“La joda va para largo”

Entre adormilado y fantasioso iba viajando el martes desde Cali hacia Popayán. Una carretera que después de pasar los aburridores cultivos de caña de azúcar del valle se vuelve interesante y bella en la loma. Adelante de Piendamó un pasajero gritó: “¡Ahí vienen!”, como si los estuviera esperando.


La buseta frenó detrás de un bus que había frenado detrás de un camión. Miré por la ventanilla y vi que de las lomas que dan al occidente bajaban saltando cercas cientos de campesinos negros. Gritaban y agitaban largos garrotes; la mayoría cargaban pequeños morrales. No había salido de mi asombro, cuando vi que del lado opuesto llegaban otros tantos indígenas con la misma actitud, aunque un poco menos nerviosos, seguramente por la práctica que tienen de tomarse la carretera Panamericana. Mezcladas las corrientes, atravesaron los vehículos, les desinflaron las llantas y nos ordenaron a todos los nerviosos y obedientes pasajeros que nos bajáramos porque “la joda va para largo”.

En dos minutos ya eran 20 carros, entre ellos un carrotanque que desocuparon y un camión lleno de ladrillos que repartieron. Dieron paso a una ambulancia y a dos camiones del Ejército. Cinco minutos después, los soldaditos regresaron a toda velocidad viendo que seguía concentrándose más y más gente en la carretera. Iban asustados y sudorosos. Me atreví a preguntarle a uno de los manifestantes de dónde venían y me respondió: “A usted qué le importa, pregúnteme más bien a qué venimos”.
Se lo pregunté: “A quedarnos”, me respondió con calma. Era evidente: algunos traían ollas y otros, costales con yuca y plátano. No vi niños, como dijo después la Policía, y había pocas mujeres, la mayoría indígenas. Los pasajeros, que éramos ya peatones, comenzamos a caminar con nuestros bártulos cuando vimos dos aviones militares sobre lo que ya era un monumental trancón. Al rato llegó un helicóptero. El culillo aumentaba a lo largo de la vía; todos sabíamos que en cualquier momento llegarían las cuadrillas del Esmad con sus granadas y su violencia. El miedo se transformaba en rabia y en ganas de pelear.
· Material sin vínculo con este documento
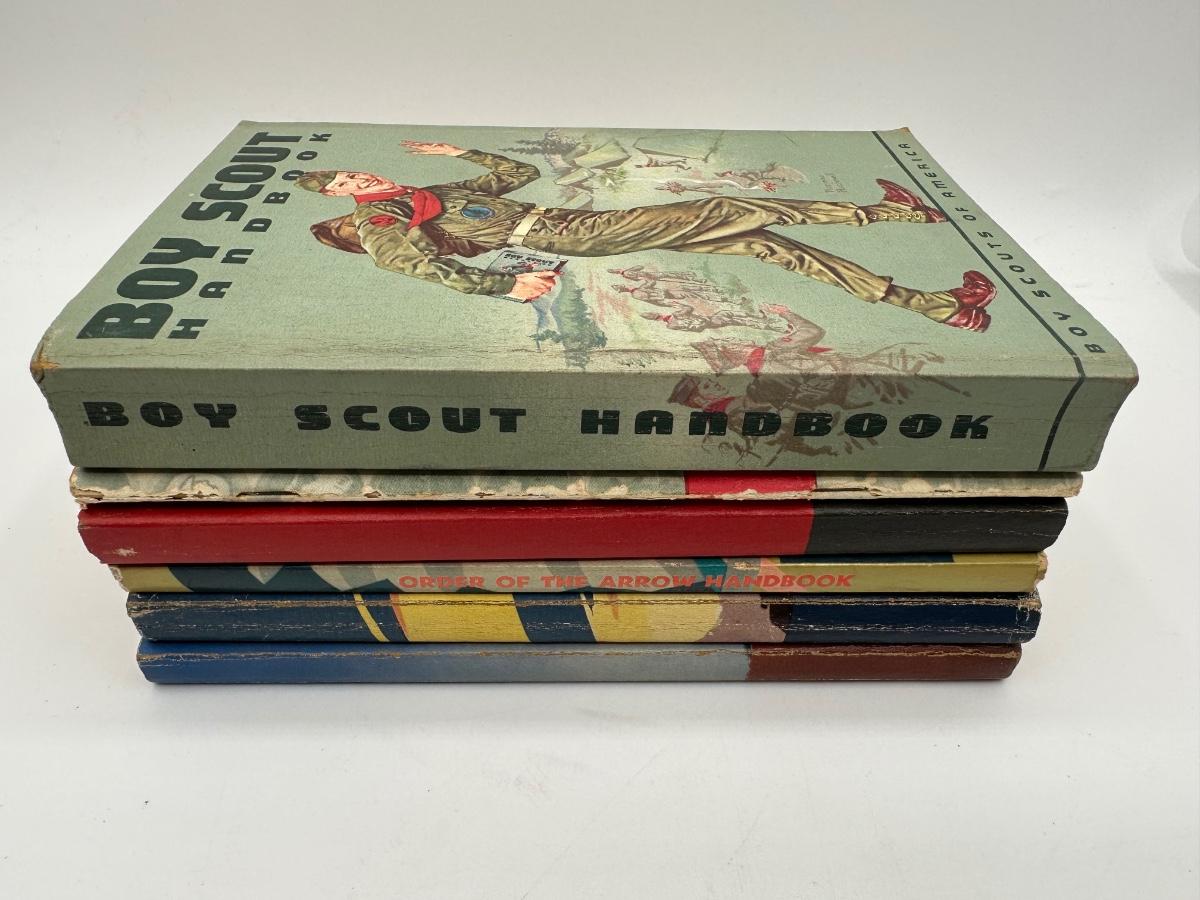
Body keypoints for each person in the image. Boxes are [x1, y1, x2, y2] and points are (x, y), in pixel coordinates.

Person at [296, 141, 995, 331]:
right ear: (339, 204)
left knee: (766, 245)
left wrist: (461, 154)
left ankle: (936, 308)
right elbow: (411, 266)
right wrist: (505, 286)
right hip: (577, 232)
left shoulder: (427, 194)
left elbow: (516, 172)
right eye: (343, 185)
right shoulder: (382, 222)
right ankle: (894, 214)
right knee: (726, 205)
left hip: (572, 225)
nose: (356, 179)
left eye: (350, 173)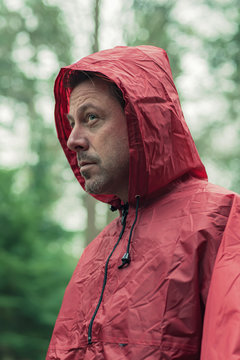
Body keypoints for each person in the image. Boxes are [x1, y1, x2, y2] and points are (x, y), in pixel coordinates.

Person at [46, 46, 240, 360]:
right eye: (72, 123)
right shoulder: (93, 255)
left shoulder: (221, 220)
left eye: (91, 118)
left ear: (142, 119)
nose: (73, 139)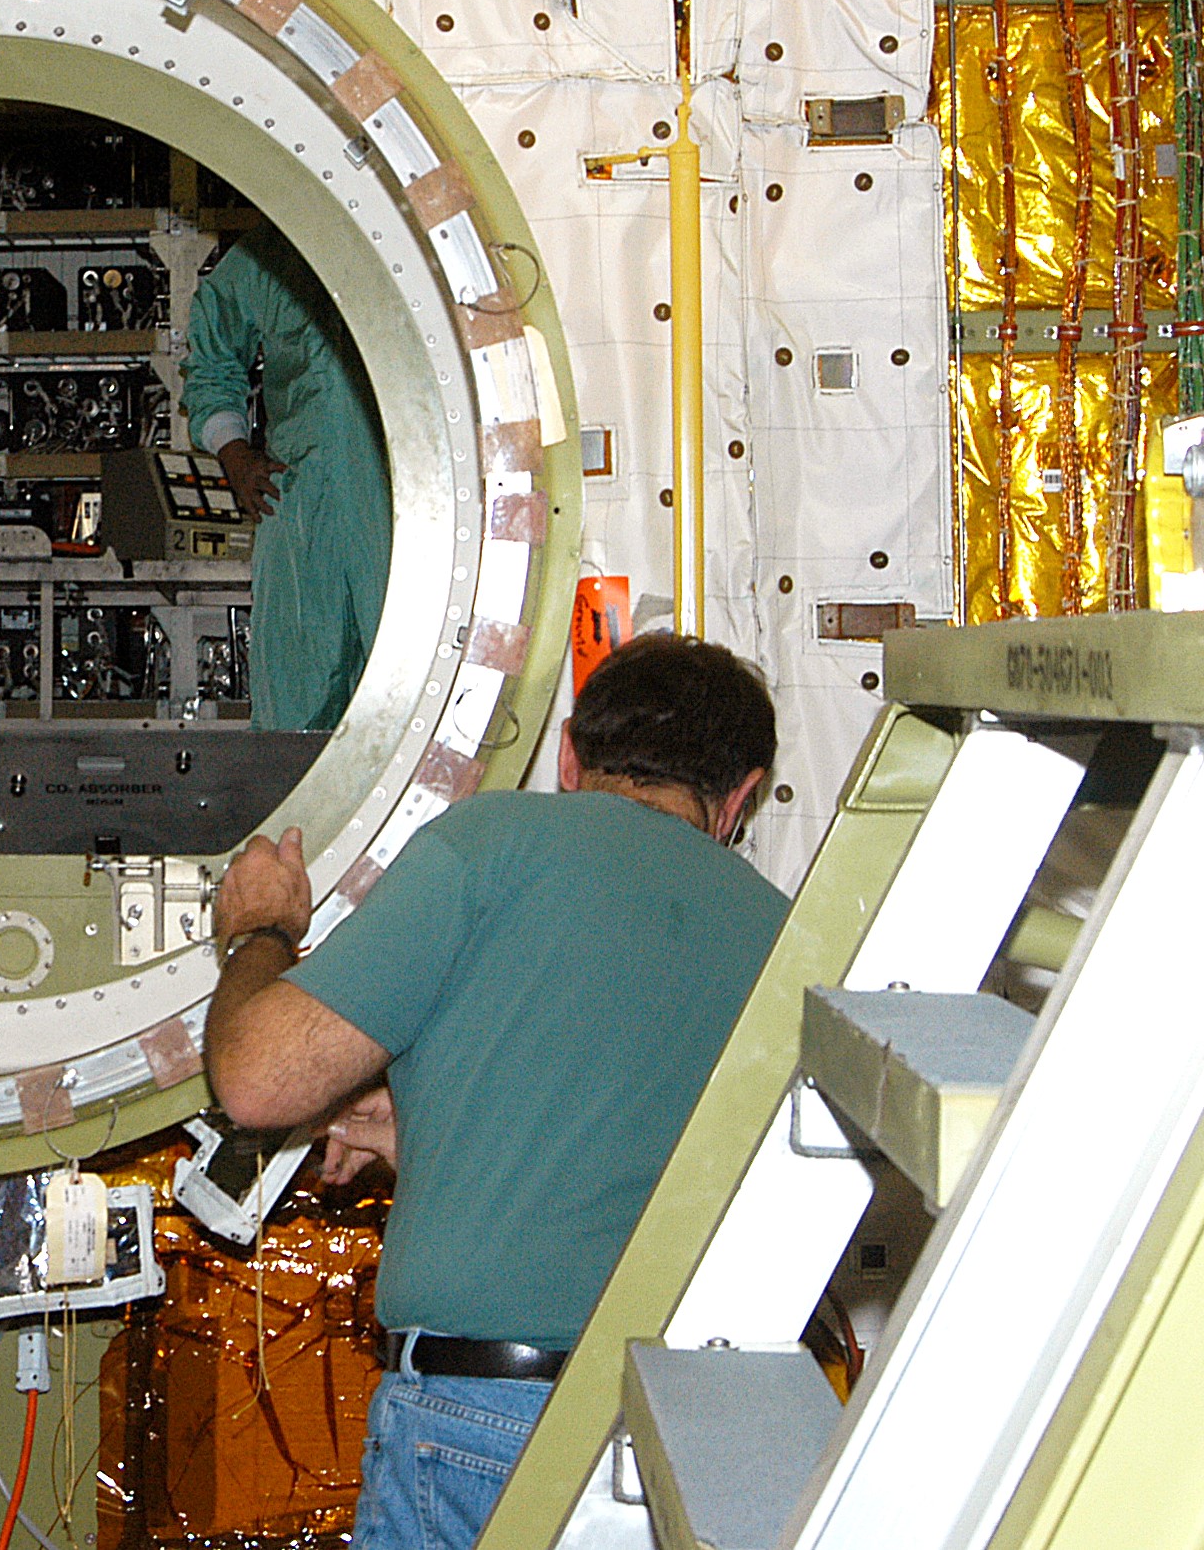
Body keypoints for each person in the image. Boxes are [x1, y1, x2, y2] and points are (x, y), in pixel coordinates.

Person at [202, 635, 785, 1550]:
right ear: (741, 795)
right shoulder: (778, 931)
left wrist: (261, 929)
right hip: (682, 1438)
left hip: (481, 1427)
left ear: (568, 756)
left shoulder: (488, 845)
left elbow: (256, 1077)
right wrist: (425, 1124)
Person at [181, 226, 391, 732]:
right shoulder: (271, 254)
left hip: (405, 510)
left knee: (404, 710)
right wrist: (234, 451)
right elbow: (211, 355)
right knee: (295, 715)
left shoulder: (408, 253)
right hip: (297, 507)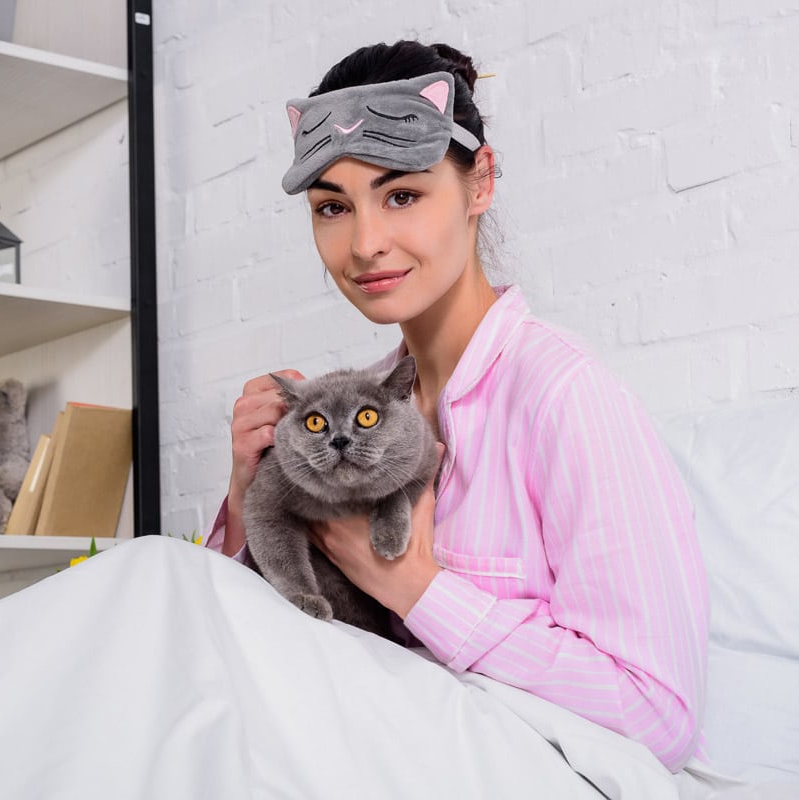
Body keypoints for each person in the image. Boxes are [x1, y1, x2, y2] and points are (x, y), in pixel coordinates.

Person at [205, 39, 709, 772]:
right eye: (331, 208)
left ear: (480, 184)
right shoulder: (348, 411)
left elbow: (658, 717)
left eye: (401, 195)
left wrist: (411, 586)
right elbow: (252, 647)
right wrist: (249, 491)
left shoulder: (563, 397)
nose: (365, 243)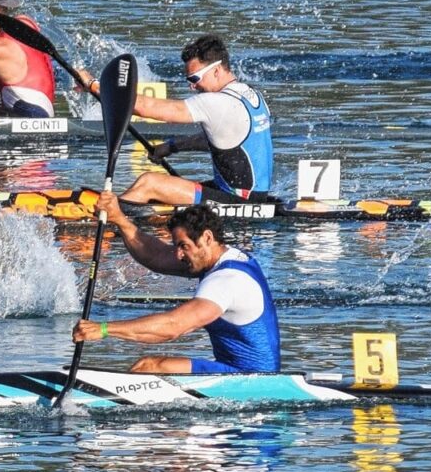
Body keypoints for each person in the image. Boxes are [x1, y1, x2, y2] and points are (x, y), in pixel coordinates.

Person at [72, 193, 280, 373]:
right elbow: (157, 256)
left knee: (148, 367)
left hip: (249, 378)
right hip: (233, 369)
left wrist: (104, 329)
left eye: (183, 246)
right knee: (149, 365)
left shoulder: (226, 281)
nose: (179, 254)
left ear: (207, 237)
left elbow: (173, 327)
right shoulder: (221, 257)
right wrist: (119, 219)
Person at [80, 34, 272, 205]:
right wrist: (169, 147)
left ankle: (108, 213)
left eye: (195, 79)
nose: (192, 87)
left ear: (217, 71)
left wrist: (93, 85)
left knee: (149, 183)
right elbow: (221, 140)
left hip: (237, 201)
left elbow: (147, 108)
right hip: (254, 195)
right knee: (159, 188)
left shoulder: (217, 103)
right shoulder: (252, 95)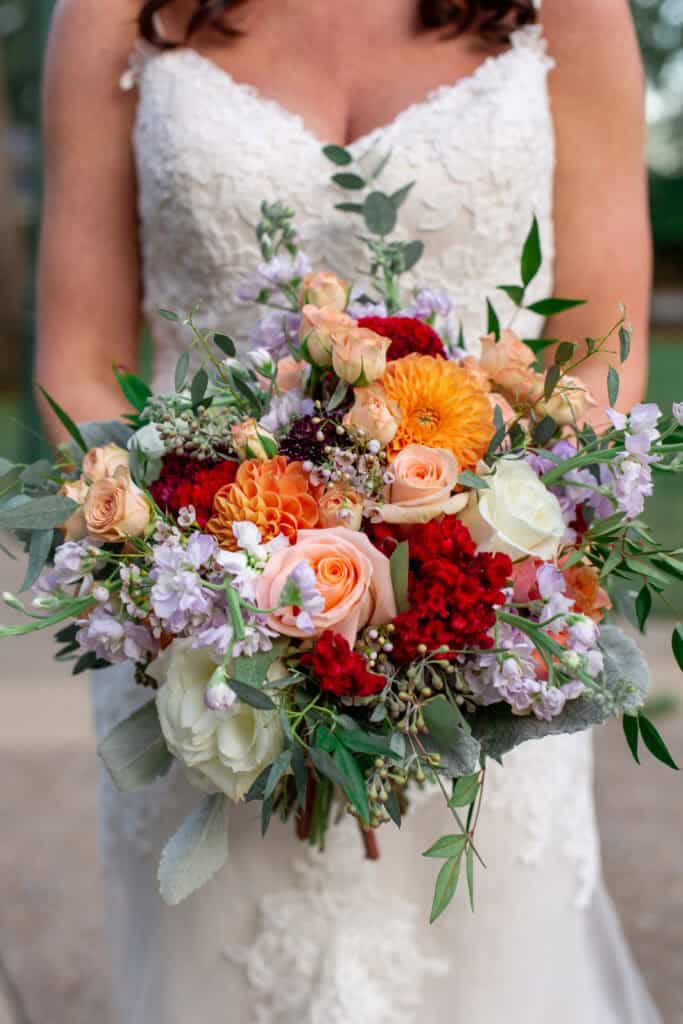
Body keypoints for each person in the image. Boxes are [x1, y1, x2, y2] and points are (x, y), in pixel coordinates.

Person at [36, 1, 660, 1021]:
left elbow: (596, 352)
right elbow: (80, 361)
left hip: (485, 634)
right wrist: (190, 584)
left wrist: (459, 598)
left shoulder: (570, 9)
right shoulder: (111, 10)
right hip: (205, 649)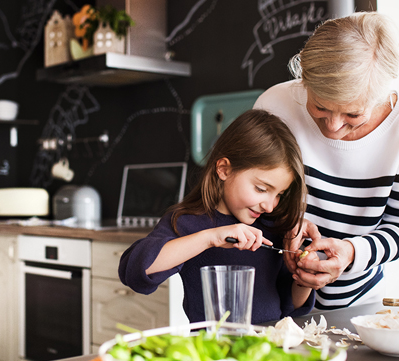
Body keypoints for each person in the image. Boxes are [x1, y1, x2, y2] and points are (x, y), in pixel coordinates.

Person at [253, 12, 399, 310]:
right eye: (320, 107)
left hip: (358, 304)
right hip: (270, 302)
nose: (333, 127)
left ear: (383, 94)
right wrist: (285, 222)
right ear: (304, 80)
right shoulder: (275, 106)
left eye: (353, 114)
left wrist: (351, 251)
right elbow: (247, 196)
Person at [118, 109, 315, 324]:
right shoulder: (189, 222)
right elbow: (135, 271)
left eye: (279, 194)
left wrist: (304, 279)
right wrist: (210, 238)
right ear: (224, 169)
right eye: (260, 189)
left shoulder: (275, 227)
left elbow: (291, 308)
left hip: (269, 353)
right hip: (211, 354)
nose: (269, 205)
Las negritudes venían a pie desde Suárez y Buenos Aires, regiones mineras donde se explota el oro con batea desde hace cuatro siglos; hace unos años les construyeron la hidroeléctrica de Salvajina, que les quitó tierras y minas. Ahora, las retroexcavadoras explotan lechos de quebradas y los paramilitares vuelven a rondar sembrando el terror para que las comunidades terminen por aceptar la entrada de las grandes mineras.

Los indígenas nasas, que le han mostrado al país la fuerza organizativa que tienen, están en la carretera más como campesinos que como indígenas, en el sentido de que no sólo reclaman para sus resguardos las tierras de Cartón Colombia, sino también precios de sustentación para sus productos, crédito subsidiado, desmonte de los monopolios de los insumos agrícolas, libertad de comercio para sus semillas ancestrales, vías para sacar sus cosechas y, sobre todo, desmilitarización de las regiones.

El país hierve de fiebre. Los “labriegos” de Boyacá, que no salían a pelear desde la batalla del Pantano de Vargas; los cafeteros de Chinchiná; los lecheros de Ubaté; los paperos de Ipiales; los alverjeros de Sumapaz y los cacaoteros de Santander, todos salen, atraviesan troncos y se enfrentan a las tropas del Gobierno, cansados de las protestas pacíficas, de los pliegos de petición, de las respetuosas solicitudes burladas.

Los gobiernos, con el incumplimiento sistemático y deliberado de los acuerdos que firman con los campesinos y con el cumplimiento estricto de los acuerdos que firman con EE. UU., Europa, Corea, han obligado a la gente a las vías de hecho, a enfrentarse con las fuerzas armadas, para luego argumentar con cinismo que los labriegos están siendo utilizados por la guerrilla. Desprecian a la gente al mostrarla como una masa estúpida, ignorante y maleable, susceptible siempre de ser manejada por los agentes del mal, y por eso son capaces de firmar los TLC pensando sólo en los intereses de los “agentes del bien”.

Todo parece indicar que la “tortilla se les volteó”, como cantábamos hace 50 años —¡medio siglo!— cuando entramos los buses a la Universidad Nacional, en agosto de 1963. Casualmente recordaba las pedreas de aquellos años arrastrando un maletín de rueditas por la vía Panamericana, saltando troncos, esquivando torpedos de los manifestantes y bombas de la fuerza pública, la que mucho tiene de lo primero y nada de lo segundo.